What are the main evaluation dimensions in social robot studies?
Research suggests that user acceptance of new technology depends on three main dimensions:
a utilitarian aspect: it refers to how easy the device is to use and how useful it can be.
a hedonic aspect: this is about how emotionally attracted to the social robot, the user is. It depends on the appearance and the personality of the robot, as well as its perceived emotional value.
trust: this relates to the belief in the social robot that it will perform its function with personal integrity and reliability.
Different methodologies can assess the above dimensions. For example, the utilitarian aspect is based on performance and function, making the use of text, video, or live interaction appropriate.
A combination of questionnaires and interviews can cover all three dimensions of attitudes towards a robot. Yung et al. suggested that using biometric measures should mostly be used when we are assessing the hedonic aspect. Video analysis is suitable for evaluation in utilitarian or hedonic aspects. Trust is the hardest dimension to measure; a combination of methods is needed to get an accurate measurement.
The developmental stage of the product needs to be considered before selecting the appropriate UX evaluation type. Like in most products, early testing and a ‘quick and dirty’ evaluation is needed before development begins to allow problem finding in the early stage of the development cycle. Field studies are preferable as an evaluation method, when possible. Studies conducted in a lab setting, result in users exhibiting self-conscious and unnatural behaviour, less likely to predict the way they would interact in their usual environment. Overall, using multiple evaluation methods allows us to gather more accurate data.

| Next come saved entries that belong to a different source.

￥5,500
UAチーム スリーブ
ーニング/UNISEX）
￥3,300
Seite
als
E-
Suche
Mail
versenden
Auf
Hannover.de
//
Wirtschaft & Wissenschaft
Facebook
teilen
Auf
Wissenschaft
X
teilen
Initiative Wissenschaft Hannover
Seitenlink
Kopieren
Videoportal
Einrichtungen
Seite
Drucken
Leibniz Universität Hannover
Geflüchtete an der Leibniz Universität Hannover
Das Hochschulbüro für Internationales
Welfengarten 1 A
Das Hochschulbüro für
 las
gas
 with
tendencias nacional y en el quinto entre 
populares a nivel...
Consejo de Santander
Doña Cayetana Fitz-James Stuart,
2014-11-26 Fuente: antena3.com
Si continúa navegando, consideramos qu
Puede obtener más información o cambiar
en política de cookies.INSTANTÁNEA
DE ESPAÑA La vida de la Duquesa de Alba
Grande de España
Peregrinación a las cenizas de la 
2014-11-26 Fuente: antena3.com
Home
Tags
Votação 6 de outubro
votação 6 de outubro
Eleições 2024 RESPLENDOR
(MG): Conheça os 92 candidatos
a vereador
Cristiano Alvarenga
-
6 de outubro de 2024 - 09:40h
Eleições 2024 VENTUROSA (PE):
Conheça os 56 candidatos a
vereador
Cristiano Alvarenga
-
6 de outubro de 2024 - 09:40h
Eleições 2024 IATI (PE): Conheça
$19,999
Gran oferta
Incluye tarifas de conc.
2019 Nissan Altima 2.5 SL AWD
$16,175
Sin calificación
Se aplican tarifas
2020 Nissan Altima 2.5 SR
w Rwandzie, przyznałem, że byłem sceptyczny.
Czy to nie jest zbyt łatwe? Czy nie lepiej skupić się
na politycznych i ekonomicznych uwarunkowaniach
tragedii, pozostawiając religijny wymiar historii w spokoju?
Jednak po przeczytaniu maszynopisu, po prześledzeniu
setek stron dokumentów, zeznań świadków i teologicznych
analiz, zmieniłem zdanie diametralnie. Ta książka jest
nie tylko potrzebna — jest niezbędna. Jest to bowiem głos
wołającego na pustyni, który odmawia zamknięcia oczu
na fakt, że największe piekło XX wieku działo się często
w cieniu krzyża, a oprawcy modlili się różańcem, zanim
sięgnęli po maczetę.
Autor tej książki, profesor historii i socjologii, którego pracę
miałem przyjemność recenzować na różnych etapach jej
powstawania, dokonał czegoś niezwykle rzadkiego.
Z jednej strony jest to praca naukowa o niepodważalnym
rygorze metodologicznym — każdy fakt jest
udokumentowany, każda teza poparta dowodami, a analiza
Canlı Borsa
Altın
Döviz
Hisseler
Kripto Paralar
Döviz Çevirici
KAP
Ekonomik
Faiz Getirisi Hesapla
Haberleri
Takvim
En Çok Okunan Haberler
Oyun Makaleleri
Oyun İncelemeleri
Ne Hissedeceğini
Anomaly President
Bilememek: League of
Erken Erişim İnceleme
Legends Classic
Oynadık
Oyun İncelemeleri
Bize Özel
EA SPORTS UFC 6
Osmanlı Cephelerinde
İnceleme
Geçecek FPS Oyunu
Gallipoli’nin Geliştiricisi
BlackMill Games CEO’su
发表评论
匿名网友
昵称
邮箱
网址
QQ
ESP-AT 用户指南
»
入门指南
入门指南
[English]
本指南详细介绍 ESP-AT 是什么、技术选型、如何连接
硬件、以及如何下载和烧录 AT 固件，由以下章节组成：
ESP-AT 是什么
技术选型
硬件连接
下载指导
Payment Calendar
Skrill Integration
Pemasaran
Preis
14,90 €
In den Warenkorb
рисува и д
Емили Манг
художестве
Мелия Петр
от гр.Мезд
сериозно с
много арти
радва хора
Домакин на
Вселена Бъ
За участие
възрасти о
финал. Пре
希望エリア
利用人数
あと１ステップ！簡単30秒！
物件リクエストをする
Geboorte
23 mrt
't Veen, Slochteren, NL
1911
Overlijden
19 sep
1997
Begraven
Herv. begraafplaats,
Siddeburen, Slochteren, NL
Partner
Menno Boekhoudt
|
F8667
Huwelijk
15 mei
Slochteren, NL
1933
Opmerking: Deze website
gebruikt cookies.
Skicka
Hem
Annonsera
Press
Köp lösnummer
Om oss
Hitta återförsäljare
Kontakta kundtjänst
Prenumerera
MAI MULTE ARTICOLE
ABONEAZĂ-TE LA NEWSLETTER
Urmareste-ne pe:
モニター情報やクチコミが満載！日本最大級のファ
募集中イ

It is worth noting that usability testing is different for industrial robots. Unlike social robots interaction with industrial robots often relies on user interfaces and is governed by a more clearly defined set of guidelines (e.g., visibility of system status). To develop a social robot successfully that will be widely adopted, developers should understand which elements can affect the UX and focus on the emotional impact the products have on users.